As you make decisions about the upcoming crop year, the BigYield.us team shares the following five tips to guide your thoughts about your own operation.

  1. Know your goals. To prepare for the year, set goals related to each facet of your operation. In your crop production business, you may seek to improve yields or crop quality, or you may like to more efficiently manage your crop input investments. Setting good goals requires that they be specific, measurable, actionable, realistic and timed.
  2. Evaluate nutrient removal. The high 2014 cropyields not only led to large total production numbers, but they also contributed to significant nutrient removal. The Ag PhD Fertilizer Removal by Crop app estimates nutrients removed based on the given crop and yield level entered. Based on U.S. corn yields that averaged 171 bushels per acre in 2014, the app estimates that producing corn grain alone removed 115 pounds of nitrogen, 60 pounds of phosphate and 43 pounds of potassium. For soybeans that yielded 47.8 bushels on average in the U.S., fertilizer removal was an estimated 155 pounds of nitrogen, 35 pounds of phosphate and 56 pounds of potassium.In both corn and soybeans, the stover contributed to additional nutrient removal. To estimate specific nutrient removal data for your farm, try using the Fertilizer Removal by Crop app.
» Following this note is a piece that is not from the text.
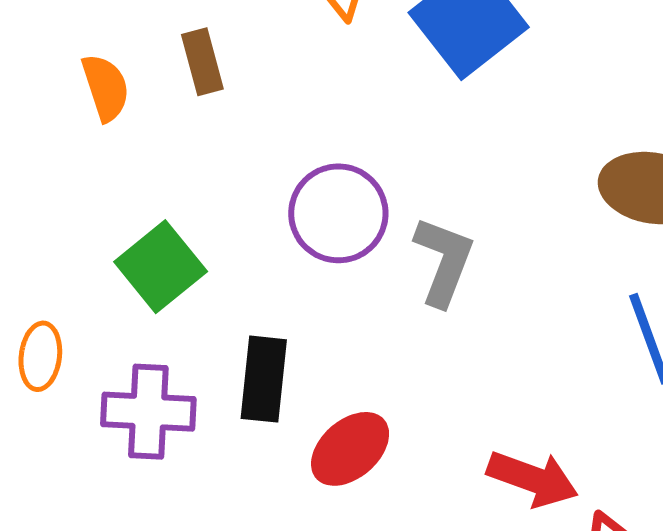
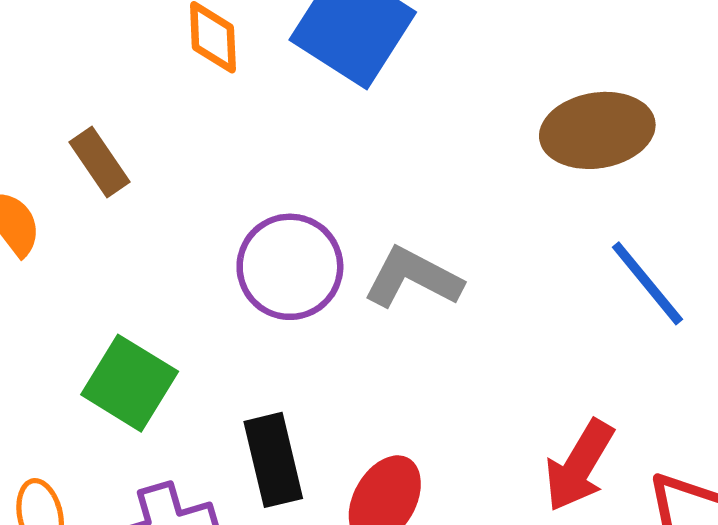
gray L-shape: (444, 261) -> (413, 278), turned -64
red arrow: (533, 479) -> (579, 466), turned 120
  3. Manage risk. Given changes in total production, the commodity price environment varies significantly relative to prices received just a few years ago.The U.S. corn average farm price in 2012/2013 averaged $6.89 per bushel, but in January 2015, USDA projected that the 2014/2015 price would average $3.65. In 2012/2013, the U.S. soybean farm price averaged $14.40 per bushel, and in January 2015, USDA predicted a $10.20 price per bushel average for 2014/2015. Lower prices make risk management even more crucial.
  4. Assess cash flow. When crop prices drop, cash flow management needs heighten as revenue-generation potential changes. To support cash flow, you may identify opportunities to grow cash inflows or control cash-based expenses.
  5. Consider marketing options. Effective marketing strategies may improve your operation’s ability to record solid top-line numbers. Such marketing options may include storing grain, selecting market opportunities that offer premiums or arranging contracts that secure a suitable price.